** Opening EXERCISE MATERIALS block **

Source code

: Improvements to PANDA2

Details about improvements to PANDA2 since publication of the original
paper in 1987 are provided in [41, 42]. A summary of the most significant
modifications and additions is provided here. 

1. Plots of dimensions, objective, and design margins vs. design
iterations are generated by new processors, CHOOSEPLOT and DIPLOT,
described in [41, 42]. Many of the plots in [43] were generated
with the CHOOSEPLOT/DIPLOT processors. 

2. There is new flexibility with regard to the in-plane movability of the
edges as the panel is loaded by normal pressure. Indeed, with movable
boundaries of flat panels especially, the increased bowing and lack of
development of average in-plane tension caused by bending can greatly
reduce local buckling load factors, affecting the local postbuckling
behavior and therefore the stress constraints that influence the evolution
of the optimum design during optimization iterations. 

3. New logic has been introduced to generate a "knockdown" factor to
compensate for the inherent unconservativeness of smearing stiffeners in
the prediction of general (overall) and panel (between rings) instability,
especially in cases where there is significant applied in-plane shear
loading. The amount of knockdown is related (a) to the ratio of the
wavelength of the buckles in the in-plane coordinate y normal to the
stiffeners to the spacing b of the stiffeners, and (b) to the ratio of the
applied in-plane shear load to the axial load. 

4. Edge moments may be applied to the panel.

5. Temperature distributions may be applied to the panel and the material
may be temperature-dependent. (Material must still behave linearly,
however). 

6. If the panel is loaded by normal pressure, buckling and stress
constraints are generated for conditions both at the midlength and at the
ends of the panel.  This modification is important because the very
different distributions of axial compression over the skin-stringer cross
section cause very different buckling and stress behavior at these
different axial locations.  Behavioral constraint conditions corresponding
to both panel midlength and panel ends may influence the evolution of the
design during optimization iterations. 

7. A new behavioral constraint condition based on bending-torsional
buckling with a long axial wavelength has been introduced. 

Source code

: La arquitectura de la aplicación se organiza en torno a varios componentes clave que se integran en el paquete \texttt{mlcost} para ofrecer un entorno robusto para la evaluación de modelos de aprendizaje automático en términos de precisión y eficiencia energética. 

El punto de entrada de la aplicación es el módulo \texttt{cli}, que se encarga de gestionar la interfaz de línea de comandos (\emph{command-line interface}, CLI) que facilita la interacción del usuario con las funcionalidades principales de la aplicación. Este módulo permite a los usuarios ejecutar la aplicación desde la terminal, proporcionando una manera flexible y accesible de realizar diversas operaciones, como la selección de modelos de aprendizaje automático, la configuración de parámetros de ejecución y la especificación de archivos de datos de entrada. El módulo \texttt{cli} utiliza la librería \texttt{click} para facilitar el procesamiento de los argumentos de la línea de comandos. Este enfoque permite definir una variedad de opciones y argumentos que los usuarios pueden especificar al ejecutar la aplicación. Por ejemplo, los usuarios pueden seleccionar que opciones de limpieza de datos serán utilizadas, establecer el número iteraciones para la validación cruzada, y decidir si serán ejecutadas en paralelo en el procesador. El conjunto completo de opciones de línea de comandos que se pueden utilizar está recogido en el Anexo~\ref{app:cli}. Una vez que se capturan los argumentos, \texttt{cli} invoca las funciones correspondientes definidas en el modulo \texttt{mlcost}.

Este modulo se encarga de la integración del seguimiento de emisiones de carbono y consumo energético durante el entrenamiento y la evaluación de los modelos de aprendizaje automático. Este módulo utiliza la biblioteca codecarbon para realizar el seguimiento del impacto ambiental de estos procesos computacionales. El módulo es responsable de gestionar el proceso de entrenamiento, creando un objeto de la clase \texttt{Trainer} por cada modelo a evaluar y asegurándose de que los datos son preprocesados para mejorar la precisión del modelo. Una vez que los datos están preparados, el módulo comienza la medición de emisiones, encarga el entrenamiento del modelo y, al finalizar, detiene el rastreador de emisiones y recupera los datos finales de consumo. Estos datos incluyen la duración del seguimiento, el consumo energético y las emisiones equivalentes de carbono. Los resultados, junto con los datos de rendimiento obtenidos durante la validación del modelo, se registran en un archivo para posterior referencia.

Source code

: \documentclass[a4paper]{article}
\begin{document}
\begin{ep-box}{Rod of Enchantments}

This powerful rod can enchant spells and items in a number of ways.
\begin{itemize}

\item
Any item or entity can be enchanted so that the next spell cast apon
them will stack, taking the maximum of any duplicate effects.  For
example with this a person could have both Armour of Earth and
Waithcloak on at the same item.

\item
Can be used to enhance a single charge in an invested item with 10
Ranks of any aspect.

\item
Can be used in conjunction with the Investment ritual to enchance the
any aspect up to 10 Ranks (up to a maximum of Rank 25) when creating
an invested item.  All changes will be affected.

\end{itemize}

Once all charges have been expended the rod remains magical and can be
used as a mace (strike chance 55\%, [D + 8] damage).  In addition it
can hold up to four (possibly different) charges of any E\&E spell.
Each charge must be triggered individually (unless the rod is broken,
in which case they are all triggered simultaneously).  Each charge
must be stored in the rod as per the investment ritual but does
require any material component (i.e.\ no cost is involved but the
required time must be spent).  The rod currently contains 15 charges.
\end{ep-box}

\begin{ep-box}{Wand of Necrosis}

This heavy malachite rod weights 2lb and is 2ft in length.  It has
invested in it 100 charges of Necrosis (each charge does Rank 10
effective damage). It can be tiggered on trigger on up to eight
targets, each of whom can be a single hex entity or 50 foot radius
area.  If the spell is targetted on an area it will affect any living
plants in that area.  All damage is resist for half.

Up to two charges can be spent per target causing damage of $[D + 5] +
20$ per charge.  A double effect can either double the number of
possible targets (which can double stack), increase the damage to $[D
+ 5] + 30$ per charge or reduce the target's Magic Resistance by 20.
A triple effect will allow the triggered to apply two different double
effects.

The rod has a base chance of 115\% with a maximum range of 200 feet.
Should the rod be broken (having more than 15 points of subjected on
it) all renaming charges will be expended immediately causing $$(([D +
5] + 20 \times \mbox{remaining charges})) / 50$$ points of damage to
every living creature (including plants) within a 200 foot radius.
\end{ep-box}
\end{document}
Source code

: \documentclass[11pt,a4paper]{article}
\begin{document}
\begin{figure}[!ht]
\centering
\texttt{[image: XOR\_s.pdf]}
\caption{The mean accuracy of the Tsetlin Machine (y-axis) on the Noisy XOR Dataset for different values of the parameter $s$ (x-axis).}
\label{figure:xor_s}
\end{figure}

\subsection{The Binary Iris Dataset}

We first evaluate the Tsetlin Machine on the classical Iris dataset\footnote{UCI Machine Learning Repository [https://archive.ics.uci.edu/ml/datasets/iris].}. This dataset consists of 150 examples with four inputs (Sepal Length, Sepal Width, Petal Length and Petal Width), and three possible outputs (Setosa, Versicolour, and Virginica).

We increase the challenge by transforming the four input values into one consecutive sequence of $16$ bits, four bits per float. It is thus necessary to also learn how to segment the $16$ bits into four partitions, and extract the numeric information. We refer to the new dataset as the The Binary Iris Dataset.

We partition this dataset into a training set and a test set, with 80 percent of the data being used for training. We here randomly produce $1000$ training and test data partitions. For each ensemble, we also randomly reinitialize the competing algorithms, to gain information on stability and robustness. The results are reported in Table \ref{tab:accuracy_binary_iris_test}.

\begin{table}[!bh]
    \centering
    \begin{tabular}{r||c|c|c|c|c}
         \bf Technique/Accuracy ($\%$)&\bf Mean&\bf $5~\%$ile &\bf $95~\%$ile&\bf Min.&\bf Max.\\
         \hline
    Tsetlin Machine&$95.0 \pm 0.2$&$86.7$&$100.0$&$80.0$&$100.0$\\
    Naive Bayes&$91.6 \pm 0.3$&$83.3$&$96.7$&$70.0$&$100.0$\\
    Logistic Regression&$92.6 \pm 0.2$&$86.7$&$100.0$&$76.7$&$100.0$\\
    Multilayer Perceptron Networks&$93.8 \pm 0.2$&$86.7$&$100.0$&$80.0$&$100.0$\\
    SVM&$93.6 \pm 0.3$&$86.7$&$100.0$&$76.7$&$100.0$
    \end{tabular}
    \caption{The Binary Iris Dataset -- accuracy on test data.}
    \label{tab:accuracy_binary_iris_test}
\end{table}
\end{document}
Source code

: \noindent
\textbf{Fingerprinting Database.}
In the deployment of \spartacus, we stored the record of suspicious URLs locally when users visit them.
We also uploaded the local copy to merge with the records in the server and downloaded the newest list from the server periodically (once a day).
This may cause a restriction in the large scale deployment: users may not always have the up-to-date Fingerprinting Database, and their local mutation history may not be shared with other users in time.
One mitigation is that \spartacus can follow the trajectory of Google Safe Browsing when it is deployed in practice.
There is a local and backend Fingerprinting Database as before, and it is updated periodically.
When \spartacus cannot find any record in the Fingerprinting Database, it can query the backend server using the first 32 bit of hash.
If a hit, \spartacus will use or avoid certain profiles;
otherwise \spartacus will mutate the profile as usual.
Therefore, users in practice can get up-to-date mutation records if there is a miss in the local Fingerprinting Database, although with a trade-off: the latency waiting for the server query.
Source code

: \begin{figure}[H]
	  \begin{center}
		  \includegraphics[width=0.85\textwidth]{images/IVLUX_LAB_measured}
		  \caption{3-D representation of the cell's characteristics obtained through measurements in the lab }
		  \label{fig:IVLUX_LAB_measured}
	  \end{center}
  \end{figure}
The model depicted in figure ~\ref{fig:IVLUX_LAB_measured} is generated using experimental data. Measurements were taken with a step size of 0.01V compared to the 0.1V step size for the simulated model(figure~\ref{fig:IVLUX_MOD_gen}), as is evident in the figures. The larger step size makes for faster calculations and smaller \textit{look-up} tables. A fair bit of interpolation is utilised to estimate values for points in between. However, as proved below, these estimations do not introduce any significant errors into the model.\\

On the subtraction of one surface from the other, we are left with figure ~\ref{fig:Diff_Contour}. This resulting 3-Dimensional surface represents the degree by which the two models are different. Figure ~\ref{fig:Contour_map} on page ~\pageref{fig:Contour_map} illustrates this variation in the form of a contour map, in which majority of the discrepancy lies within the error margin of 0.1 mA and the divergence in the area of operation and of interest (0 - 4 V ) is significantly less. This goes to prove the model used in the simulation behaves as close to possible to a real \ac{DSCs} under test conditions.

** Closing EXERCISE MATERIALS block **

EXERCISE INSTRUCTIONS
Look through the data above for the string "CHOOSEPLOT" and copy every line where it appears.

THE COMPLETED TASK
iterations are generated by new processors, CHOOSEPLOT and DIPLOT,
with the CHOOSEPLOT/DIPLOT processors. 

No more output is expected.